Records to use:
########################################

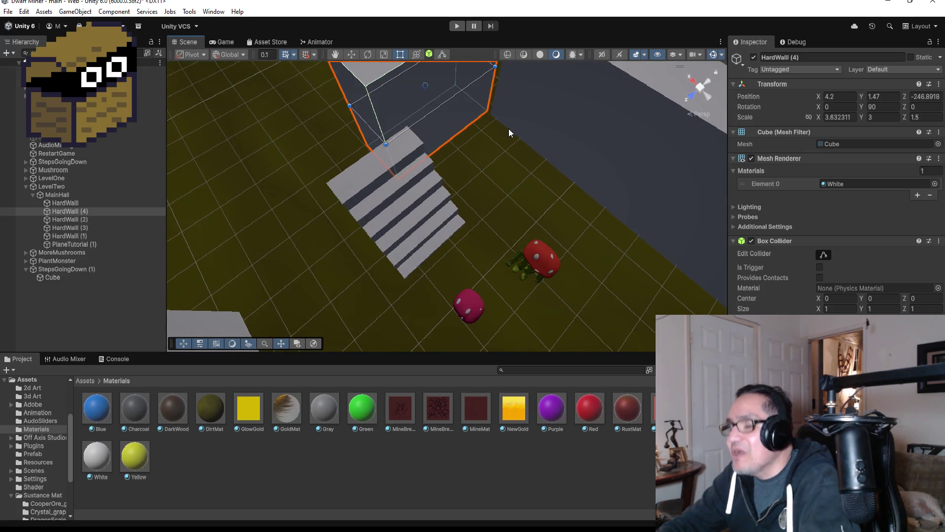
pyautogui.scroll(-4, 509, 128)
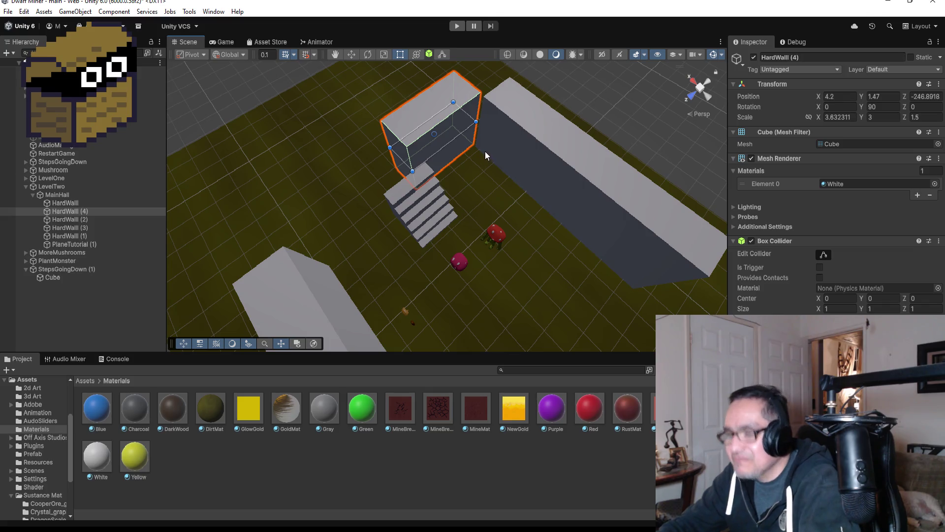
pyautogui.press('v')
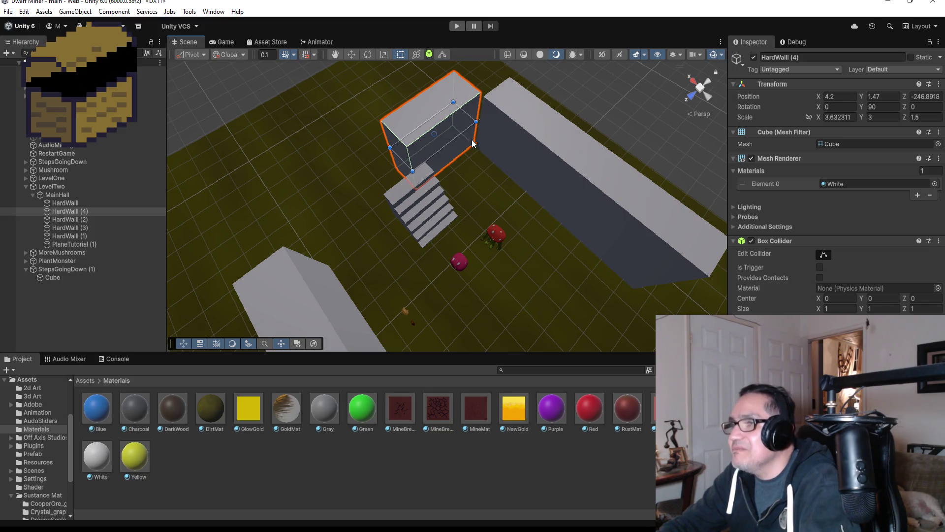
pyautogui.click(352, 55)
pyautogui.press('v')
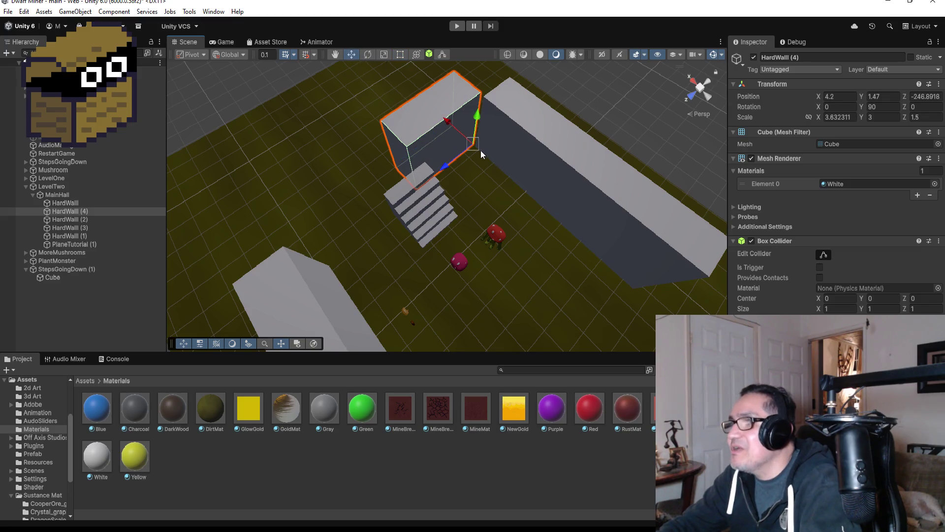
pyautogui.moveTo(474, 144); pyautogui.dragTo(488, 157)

########################################

Problem statement: Could the data above be reproduced exactly, with the pictures left out?

Response area:
pyautogui.scroll(-4, 509, 128)
pyautogui.press('v')
pyautogui.click(352, 55)
pyautogui.press('v')
pyautogui.moveTo(474, 144); pyautogui.dragTo(488, 157)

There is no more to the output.